Objectif : Comparer le coût et l’efficacité de trois combinaisons thérapeutiques de 2nde ligne chez des patients en échec de 1ère ligne dans trois pays d’Afrique Sub-saharienne (Burkina Faso, Cameroun, et Sénégal) : (i) les deux principales stratégies thérapeutiques recommandées par l’OMS dans les pays à faibles ressources, l’association emtricitabineténofovir-lopinavir/ritonavir (stratégie de référence) et l’association abacavir-didanosine-lopinavir/ritonavir, (ii) une troisième stratégie thérapeutique, non recommandée par l’OMS pour les pays du Sud mais ayant le double avantage d’une monoprise quotidienne et d’une meilleure tolérance, l’association emtricitabine-ténofovir-darunavir/ritonavir.

Méthodes : L’analyse proposée s’appuiera sur une analyse coût-efficacité réalisée à partir des données de l’essai clinique et de données collectées en face à face auprès des patients, complétée par un modèle probabiliste afin d’estimer les effets et les coûts à long terme des stratégies thérapeutiques comparées. La perspective adoptée sera celle de la société. Le critère d’efficacité principal sera le nombre d’années de vie gagnées. L’évaluation de la tolérance et des effets secondaires perçus par les patients dans l’essai 2-lady permettra d’affiner le résultat clinique en valorisant le parcours du patient dans les différents états de santé. L’analyse prendra en compte : (i) les coûts directs médicaux, évalués à partir des données cliniques sur les ressources consommées collectées dans le cadre de l’essai, (ii) les coûts non médicaux et les coûts indirects, évalués à partir d’un questionnaire administré en face à face auprès des patients. La réalisation d’une enquête sur les prix et coûts des services de chacun des trois hôpitaux partenaires du projet permettra d’effectuer la valorisation des coûts médicaux. L’efficacité et le coût des stratégies thérapeutiques seront comparés sur la base d’un ratio coût-efficacité marginal. L’analyse coût-efficacité sera également stratifiée en fonction du niveau d’ARN VIH plasmatique à la pré-inclusion (1000-5000 et > 5000 copies/ml). Une analyse de sensibilité sera conduite afin de tester la robustesse des résultats au changement des valeurs des paramètres clés de l’analyse.
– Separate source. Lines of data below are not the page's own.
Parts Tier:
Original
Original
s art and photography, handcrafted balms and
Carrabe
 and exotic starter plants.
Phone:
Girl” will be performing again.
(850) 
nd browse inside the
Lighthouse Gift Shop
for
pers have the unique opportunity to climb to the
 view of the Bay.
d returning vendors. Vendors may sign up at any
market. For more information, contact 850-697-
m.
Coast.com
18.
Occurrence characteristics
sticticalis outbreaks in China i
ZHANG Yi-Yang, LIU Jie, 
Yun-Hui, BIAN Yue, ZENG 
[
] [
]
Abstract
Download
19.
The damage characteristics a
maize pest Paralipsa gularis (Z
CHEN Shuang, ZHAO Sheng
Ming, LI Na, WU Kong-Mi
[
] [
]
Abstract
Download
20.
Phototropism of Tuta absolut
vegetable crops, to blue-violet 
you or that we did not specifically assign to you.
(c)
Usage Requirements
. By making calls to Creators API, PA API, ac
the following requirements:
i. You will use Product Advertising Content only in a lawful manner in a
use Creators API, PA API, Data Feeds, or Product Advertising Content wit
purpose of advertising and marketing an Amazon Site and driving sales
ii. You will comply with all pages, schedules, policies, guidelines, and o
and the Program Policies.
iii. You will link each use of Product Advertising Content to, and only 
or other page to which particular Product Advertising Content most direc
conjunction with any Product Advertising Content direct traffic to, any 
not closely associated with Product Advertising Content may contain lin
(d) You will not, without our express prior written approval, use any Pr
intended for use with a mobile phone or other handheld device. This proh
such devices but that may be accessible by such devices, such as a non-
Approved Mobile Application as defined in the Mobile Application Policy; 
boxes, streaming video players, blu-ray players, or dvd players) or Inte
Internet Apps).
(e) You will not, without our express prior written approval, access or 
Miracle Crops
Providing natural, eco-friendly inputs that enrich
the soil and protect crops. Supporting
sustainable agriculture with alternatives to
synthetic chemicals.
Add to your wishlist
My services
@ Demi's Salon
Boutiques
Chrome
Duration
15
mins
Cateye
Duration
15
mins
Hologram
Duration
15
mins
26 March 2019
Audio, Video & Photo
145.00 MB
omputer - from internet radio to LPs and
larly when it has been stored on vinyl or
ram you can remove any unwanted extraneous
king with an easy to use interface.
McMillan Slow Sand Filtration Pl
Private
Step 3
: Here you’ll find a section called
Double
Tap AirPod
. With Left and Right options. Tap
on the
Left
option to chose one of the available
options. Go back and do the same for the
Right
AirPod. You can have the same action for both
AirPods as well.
Échéancier : Ce projet, associé à l’essai 2-lady ANRS 12169, se déroulera sur quatre années : les trois premières années correspondent à la phase de collecte de données (deux années d’inclusion et une année de suivi des patients) prévue dans l’essai clinique et la quatrième année sera consacrée à l’analyse économique et la valorisation scientifique.

Résultats attendus : Participer à l’élaboration des recommandations de politiques publiques en matière de traitement du VIH/Sida dans les PEDs.